一个附带但有趣的问题是您在问题中使用了“true”。硬件或软件中不存在真随机数。它们存在于“现实生活”中，就像在线路上的放射性衰变或噪音一样，但不能由程序生成。因此，请注意 jalf 使用“伪-”并检查 jcinacio 的维基百科链接。

AFAIK a true random generator will never be implemented in C#. That can only be done with the help of hardware?

AFAIK 永远不会在 C# 中实现真正的随机生成器。那只能借助硬件来完成吗？

Another point that hasn't been brought up:

还有一点没有提到：

PRNG will produce predictable results given the same initial seed value. CSPRNG will not - it has no seed value. This makes PRNGs (to some degree) suitable for use in cypher stream algorithms. Two computers given the same initialization vectors (used as seed values to one or more PRNGs) could effectively communicate with each other in private using the XORed result of the plain text bytes and the output of the seeded PNG(s) used.

给定相同的初始种子值，PRNG 将产生可预测的结果。CSPRNG 不会——它没有种子价值。这使得 PRNG（在某种程度上）适用于密码流算法。

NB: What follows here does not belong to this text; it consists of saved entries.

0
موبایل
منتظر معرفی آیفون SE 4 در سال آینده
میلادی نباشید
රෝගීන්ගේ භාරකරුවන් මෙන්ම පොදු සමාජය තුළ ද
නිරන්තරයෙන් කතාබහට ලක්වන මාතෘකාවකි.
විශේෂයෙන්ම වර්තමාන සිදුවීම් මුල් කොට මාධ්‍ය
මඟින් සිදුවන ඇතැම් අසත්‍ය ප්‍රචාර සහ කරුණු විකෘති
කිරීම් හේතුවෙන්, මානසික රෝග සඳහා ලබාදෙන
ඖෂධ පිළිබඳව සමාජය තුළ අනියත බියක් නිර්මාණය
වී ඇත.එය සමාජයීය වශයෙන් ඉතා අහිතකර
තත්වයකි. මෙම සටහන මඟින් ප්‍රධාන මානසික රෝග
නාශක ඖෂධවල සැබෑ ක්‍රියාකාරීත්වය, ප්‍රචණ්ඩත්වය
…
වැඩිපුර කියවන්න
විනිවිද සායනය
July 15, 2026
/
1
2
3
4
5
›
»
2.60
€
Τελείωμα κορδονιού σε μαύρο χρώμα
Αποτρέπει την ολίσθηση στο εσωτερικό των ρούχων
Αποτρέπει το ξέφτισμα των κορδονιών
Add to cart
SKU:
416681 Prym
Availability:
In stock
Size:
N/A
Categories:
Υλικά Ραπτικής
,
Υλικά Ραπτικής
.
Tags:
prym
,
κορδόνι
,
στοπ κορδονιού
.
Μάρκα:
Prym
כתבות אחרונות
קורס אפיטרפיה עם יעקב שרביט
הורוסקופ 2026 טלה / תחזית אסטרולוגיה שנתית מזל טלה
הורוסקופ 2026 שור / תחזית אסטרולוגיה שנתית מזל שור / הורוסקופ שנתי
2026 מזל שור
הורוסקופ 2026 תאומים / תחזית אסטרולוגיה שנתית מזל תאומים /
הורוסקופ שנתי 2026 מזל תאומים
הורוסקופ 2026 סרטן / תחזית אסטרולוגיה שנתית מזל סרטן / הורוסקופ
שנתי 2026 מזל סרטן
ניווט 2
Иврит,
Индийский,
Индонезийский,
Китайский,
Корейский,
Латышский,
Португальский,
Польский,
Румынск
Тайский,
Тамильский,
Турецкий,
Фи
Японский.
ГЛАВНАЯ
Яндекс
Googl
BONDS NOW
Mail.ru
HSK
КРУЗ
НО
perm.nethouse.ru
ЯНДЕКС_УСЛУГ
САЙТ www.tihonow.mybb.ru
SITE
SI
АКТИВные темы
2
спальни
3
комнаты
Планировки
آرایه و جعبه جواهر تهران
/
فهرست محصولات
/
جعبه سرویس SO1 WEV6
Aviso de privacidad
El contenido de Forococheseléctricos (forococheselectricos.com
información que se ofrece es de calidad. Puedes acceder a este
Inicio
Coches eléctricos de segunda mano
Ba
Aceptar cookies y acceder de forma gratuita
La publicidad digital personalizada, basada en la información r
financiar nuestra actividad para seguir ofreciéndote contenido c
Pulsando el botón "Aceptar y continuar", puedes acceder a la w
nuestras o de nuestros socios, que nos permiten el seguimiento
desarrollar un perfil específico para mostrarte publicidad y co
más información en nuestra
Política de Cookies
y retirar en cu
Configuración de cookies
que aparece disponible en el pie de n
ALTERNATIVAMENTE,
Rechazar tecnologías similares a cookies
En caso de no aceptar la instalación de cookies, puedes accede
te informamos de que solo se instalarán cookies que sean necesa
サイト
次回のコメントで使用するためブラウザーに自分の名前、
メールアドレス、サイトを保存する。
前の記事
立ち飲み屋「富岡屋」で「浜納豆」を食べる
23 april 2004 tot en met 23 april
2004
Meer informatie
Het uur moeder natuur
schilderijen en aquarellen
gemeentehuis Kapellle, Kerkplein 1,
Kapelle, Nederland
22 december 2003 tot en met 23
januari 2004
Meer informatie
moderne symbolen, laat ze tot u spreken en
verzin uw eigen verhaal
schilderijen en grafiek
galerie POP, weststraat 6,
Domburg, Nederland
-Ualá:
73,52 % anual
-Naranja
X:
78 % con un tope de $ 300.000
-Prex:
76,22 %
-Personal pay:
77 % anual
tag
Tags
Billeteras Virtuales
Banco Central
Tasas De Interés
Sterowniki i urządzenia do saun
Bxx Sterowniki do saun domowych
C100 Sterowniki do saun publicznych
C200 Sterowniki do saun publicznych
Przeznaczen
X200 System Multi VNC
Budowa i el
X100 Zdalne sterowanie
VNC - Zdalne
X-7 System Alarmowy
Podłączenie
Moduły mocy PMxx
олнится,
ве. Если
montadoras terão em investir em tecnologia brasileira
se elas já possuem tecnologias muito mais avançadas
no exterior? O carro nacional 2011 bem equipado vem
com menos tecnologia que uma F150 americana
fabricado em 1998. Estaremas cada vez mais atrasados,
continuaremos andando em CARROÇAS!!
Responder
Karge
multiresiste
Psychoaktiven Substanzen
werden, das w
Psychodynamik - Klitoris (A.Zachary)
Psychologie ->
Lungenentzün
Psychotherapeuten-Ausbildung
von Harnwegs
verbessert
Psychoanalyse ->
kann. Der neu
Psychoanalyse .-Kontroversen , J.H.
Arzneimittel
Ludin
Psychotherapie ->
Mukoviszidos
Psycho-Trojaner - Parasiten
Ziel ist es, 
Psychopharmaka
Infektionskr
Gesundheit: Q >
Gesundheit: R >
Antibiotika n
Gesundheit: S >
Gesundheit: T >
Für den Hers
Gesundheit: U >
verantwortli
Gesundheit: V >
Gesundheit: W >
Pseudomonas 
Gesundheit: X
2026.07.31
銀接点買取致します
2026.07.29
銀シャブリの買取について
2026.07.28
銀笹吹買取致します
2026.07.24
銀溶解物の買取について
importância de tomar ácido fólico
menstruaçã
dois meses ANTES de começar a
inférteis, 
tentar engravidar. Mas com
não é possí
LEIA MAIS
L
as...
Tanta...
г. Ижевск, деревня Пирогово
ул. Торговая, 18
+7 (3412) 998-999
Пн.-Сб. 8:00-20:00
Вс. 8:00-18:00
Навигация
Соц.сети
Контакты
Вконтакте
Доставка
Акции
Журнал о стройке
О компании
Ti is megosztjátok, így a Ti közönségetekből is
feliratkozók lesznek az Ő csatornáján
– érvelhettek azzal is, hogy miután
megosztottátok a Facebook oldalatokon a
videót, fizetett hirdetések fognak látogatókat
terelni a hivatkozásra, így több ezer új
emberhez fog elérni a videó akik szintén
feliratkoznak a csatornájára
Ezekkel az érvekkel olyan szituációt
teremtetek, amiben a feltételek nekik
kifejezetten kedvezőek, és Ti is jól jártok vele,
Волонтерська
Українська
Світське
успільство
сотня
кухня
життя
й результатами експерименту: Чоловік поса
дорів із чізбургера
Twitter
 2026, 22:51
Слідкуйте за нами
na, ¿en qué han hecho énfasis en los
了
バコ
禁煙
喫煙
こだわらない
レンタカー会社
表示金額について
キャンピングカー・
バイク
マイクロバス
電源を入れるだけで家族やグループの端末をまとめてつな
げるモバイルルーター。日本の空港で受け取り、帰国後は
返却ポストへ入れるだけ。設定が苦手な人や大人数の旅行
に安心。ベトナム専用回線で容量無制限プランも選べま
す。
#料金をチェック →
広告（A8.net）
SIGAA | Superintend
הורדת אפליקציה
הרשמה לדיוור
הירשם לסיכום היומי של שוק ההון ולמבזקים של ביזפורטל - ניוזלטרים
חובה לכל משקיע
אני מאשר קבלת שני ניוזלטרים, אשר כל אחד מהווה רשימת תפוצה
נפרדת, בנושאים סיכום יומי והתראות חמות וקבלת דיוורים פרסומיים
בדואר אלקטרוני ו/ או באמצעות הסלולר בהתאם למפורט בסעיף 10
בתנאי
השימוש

给定相同初始化向量（用作一个或多个 PRNG 的种子值）的两台计算机可以使用纯文本字节的异或结果和所用种子 PNG 的输出进行有效的私下通信。

I'm not claiming that such an implementation would be necessarily be cryptographically secure of course; only that such an implementation would require the predictability of a PRNG that CSPRNG does not offer.

当然，我并不是说这样的实现在密码学上一定是安全的；只是这样的实现需要 CSPRNG 不提供的 PRNG 的可预测性。